Olá a todos,
Na passada 4ª feira, lá fui à Conferência "A Mobilidade Sustentável em Lisboa" no ambito do SUMOBIS - (
lisboaenova.org/index.php?option=com_con...=1258&Itemid=481 ). Sala cheia, e muitas participações interessantes.
Não havia muita gente de bicicleta, mas foi um tópico bastante abordado durante todo o dia. Como me "cheguei à frente" como utilizador de bicicleta, apelei à assinatura da petição que está a decorrer e fui de bicicleta (dobrável, que ficou dentro do auditório), senti que a maior parte das pessoas ficou a olhar para mim como um "activista da bicicletas".
O programa pode ser visto no site da Lisboa E-Nova, mas destaco algumas das participações que achei mais interessantes:
- A apresentação da recém criada Autoridade Metropolitana dos Transportes de Lisboa. Embora a apresentação tenha sido apenas de objectivos, mais do que de estratégias, fiquei curioso e apreensivo (e devo confessar com alguma esperança) para o que esta nova entidade pode fazer para alterar o paradigma actual dos transportes na AML.
- A apresentação do plano ciclável de Lisboa e das bicicletas partilhadas.

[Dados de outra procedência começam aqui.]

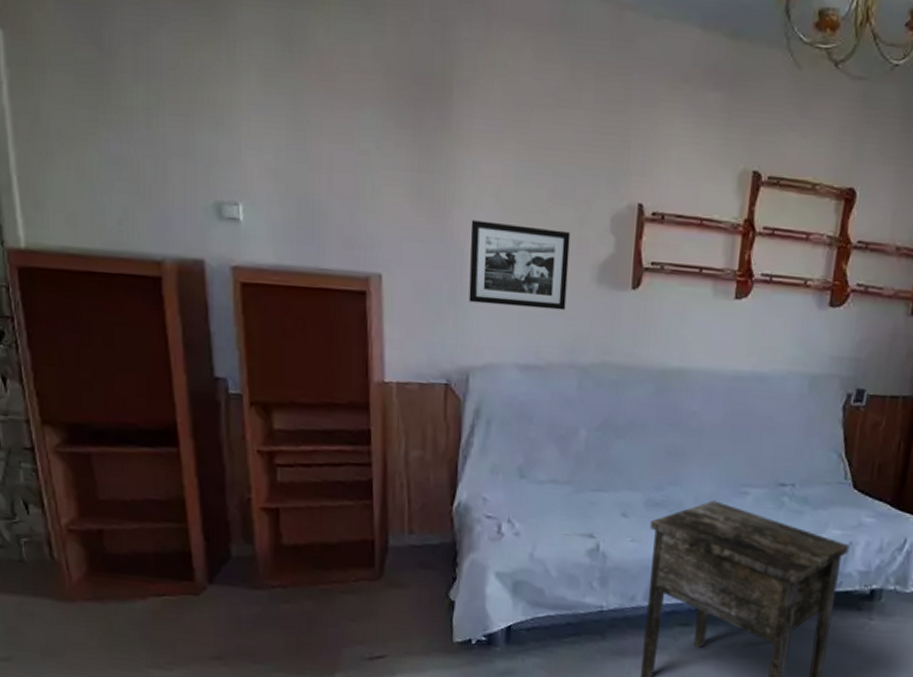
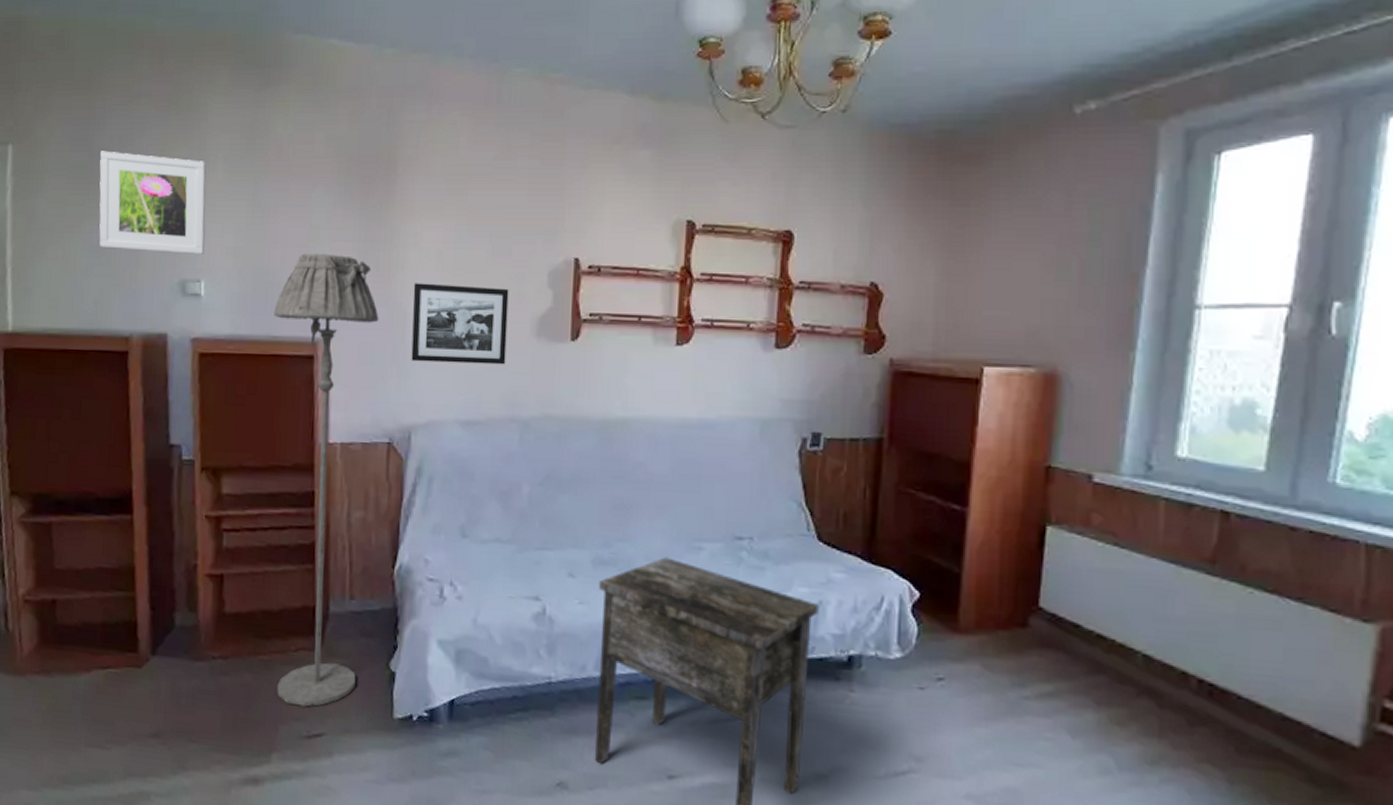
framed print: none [112,45,241,175] -> present [99,151,206,254]
floor lamp: none [321,180,435,632] -> present [274,253,379,707]

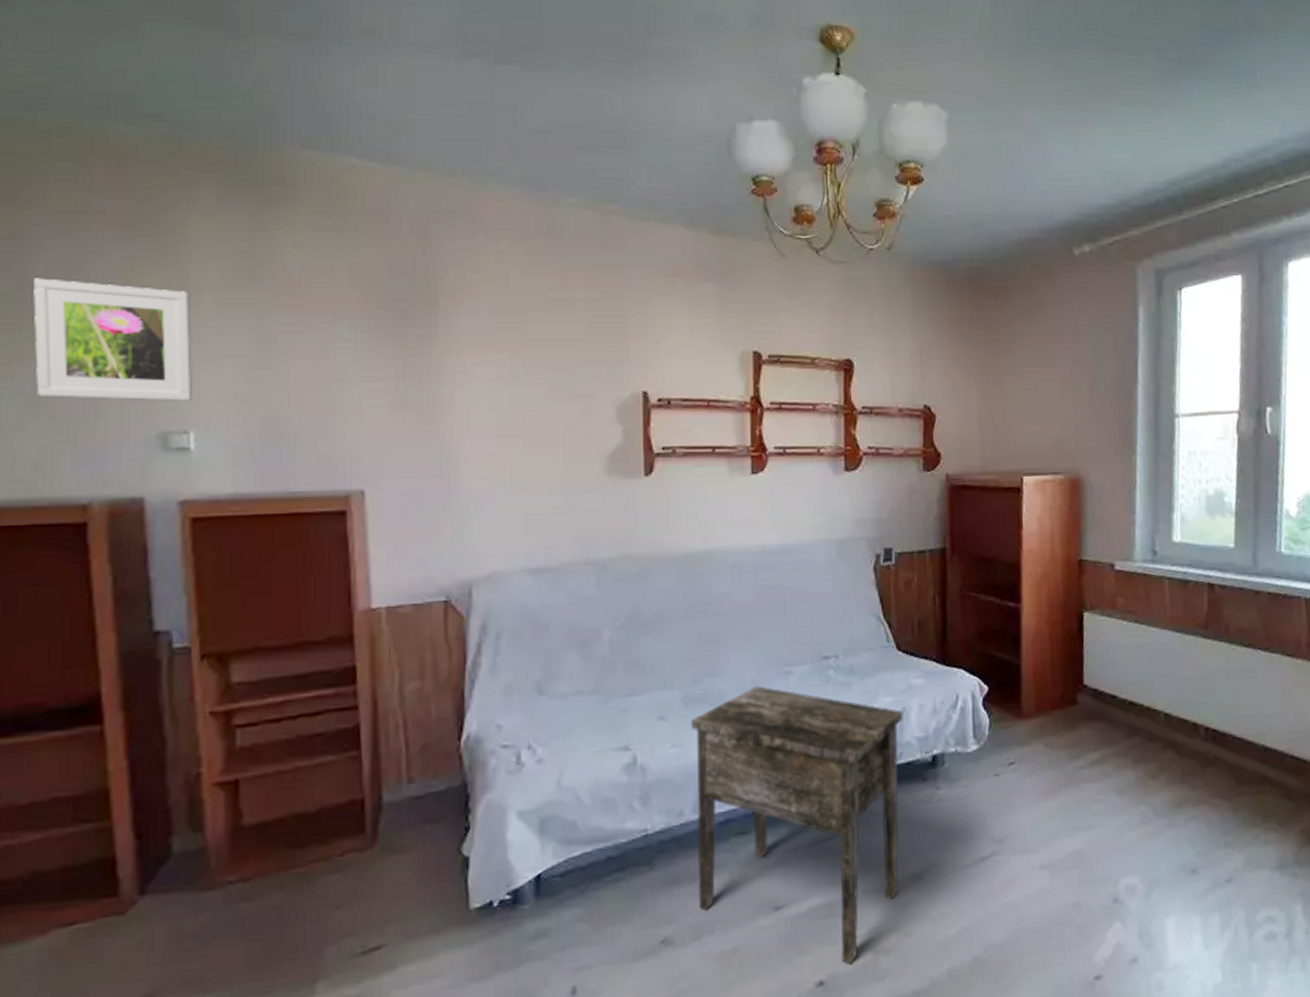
floor lamp: present [274,253,379,707] -> none [291,395,426,920]
picture frame: present [411,283,509,365] -> none [465,423,576,509]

Aqui foi mais do que já sabemos (ciclovias para o lazer, postura confirmada pelo próprio Arq. João Castro, que afirmou que o que interessava nesta fase era ter mais gente a andar de bicicleta em Lisboa, e para isso o melhor seria começar pelo lazer) - questionei-o sobre o o assunto, e tendo em conta que o BTT foi dos desportos que na última década mais cresceu em Portugal (ou seja ciclismo de lazer, não necessitando assim tanto de promoção), como é que a CML estava a pensar em fazer passar a mensagem aos munícipes, que o que se prentende é que a bicicleta seja utilizada como um meio de transporte alternativo - por entre as justificações habituais (é complicado, há muitos constrangimentos, a "eterna segurança das pessoas" - ou falsa sensação de segurança, como tanto tem sido discutido por aqui - mas acabei por não ter uma resposta à questão, a não ser as bicicletas partilhadas.
Aqui foi a parte que eu gostei mais - gostei de ver o mapa da cidade de Lisboa, com os 250 pontos de entrega/recolha bastante espalhados pela cidade toda. O Vereador Sá Fernandes, que fez a introdução à conferência, anunciou que tinha de se retirar pois iria para uma reunião (assembleia?) onde exactamente o projecto das bicicletas partilhadas iria ser (provavelmente) aprovado - desde então ainda não ouvi nada em lado algum sobre este assunto. Alguém sabe alguma coisa?
- A apresentação do Eng. Tiago Farias, especialista em mobilidade (e Vice-presidente da EMEL) - onde o tema fulcral foi o problema de comunicação que existe nesta área, ou seja: estávamos todos ali naquela conferência, a falar de coisas importantes para gente que se interessa, e que concorda, mas falta fazer chegar estas ideias ao público em geral. Foi particularmente interessante o ponto que ele referiu que muitas vezes se gastam milhões em infraestruturas e equipamentos para tentar melhorar a eficiência, e muitas vezes uma pequena parte desse investimento, se fosse canalizada para comunicação, educação e sensibilização, teria resultados francamente superiores.
Na sequência desta apresentação, e dado que entretanto o painel estava composto pelo por representantes das administrações da Carris, Transtejo e Metropolitano de Lisboa, aproveitei para sugerir que as empresas de transportes se podiam unir e lançar uma campanha de Markting à escala nacional para "vender" o transporte público... infelizmente não vi muita recepção da parte dos intervenientes. Assim, depois de chegar a casa e muito matutar, tive uma ideia, mas isso fica para outro tópico.
Para terminar, fica a nota negativa para um participante que estava na plateia, que aproveitou a altura da discussão, para fazer a promoção do seu negócio de bicicletas electricas em Sintra... caiu mal, e foi visivel na cara (e no burburinho) entre todas as pessoas que estavam na sala. Se o Mário Alves (moderador) não o tivesse interrompido, creio que a sua "acção de markting" ainda teria sido mais extensa!